Из Венеции: дневник временно местного — страница 10 из 13

Кудрявый парнишка (скорее гопник, чем святой), победно отклячив зад в блестящих, будто из белой жести, доспехах, стоит к нам почти спиной, облокотясь на копье, облокотясь на дракона, облокотясь на весь белый свет, каковой свет — на самом деле не белый, а коричневый — клубится где-то в правом нижнем углу волной абстрактных лохмотьев. Это «Святой Георгий» из Музея Чини, это ранний Тициан — ему еще нет и тридцати. Картина написана сразу красками, без всякого рисунка. Чему Тициан мог учиться у Беллини? Вероятно, тому, каким ему не следует быть.

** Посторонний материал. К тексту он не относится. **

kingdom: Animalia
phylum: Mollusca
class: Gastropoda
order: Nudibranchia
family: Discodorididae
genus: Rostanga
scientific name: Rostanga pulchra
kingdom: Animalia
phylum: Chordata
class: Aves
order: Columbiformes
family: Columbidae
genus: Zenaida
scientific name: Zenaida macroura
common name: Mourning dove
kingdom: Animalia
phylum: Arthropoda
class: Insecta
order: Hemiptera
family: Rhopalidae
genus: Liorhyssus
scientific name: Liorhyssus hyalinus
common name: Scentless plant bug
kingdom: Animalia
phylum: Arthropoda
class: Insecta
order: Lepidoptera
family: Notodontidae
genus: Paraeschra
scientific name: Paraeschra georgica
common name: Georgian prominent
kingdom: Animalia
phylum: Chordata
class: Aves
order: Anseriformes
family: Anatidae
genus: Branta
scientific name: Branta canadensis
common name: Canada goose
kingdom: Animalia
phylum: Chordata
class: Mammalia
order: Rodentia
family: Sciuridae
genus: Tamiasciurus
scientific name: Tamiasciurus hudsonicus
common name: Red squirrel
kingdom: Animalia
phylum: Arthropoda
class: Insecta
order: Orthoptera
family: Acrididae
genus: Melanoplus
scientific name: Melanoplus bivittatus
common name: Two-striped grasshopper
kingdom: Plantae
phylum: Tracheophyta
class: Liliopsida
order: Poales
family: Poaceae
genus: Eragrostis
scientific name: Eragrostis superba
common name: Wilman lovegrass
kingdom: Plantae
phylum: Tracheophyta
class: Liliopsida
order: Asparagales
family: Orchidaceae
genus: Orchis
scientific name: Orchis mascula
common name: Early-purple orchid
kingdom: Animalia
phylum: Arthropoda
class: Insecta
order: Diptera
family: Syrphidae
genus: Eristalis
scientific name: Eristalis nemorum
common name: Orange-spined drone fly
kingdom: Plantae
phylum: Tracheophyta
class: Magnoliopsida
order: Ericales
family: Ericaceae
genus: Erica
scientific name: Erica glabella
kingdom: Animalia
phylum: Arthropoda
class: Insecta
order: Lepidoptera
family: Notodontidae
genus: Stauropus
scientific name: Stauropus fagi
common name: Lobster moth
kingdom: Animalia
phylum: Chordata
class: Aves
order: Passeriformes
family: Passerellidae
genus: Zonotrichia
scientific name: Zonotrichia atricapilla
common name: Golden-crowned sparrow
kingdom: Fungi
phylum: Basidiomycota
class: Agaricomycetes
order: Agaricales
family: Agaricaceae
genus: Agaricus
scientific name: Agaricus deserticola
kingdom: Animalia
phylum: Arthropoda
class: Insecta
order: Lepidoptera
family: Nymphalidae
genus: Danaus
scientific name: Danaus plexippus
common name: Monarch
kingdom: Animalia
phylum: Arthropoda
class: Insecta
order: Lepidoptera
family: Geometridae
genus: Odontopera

Хорошо, что большая часть Тициана в Венеции сгорела. Если бы его было столько же, сколько Тинторетто, — я бы сошел с ума.

Природа в некоторых отношениях неутомима, во всяком случае, на детях художников она отдыхать не собирается, в лучшем случае — на правнуках. До Венеции я об этом как-то не задумывался, механически числя художнические династии чем-то типичным для германских земель с их бюргерской домовитостью — Брейгели, Гольбейны, Кранахи.

Между тем все венецианское искусство — сплошь работы братьев, сыновей, внуков, внучатых племянников. Были сыновья, превзошедшие отцов, например братья Беллини. Или их соперник Алевиз Виварини, сын прекрасного Антонио и племянник не менее прекрасного Бартоломео. Кроме личного дарования, у младших было еще одно преимущество — эпоха. Эпоха была на подъеме.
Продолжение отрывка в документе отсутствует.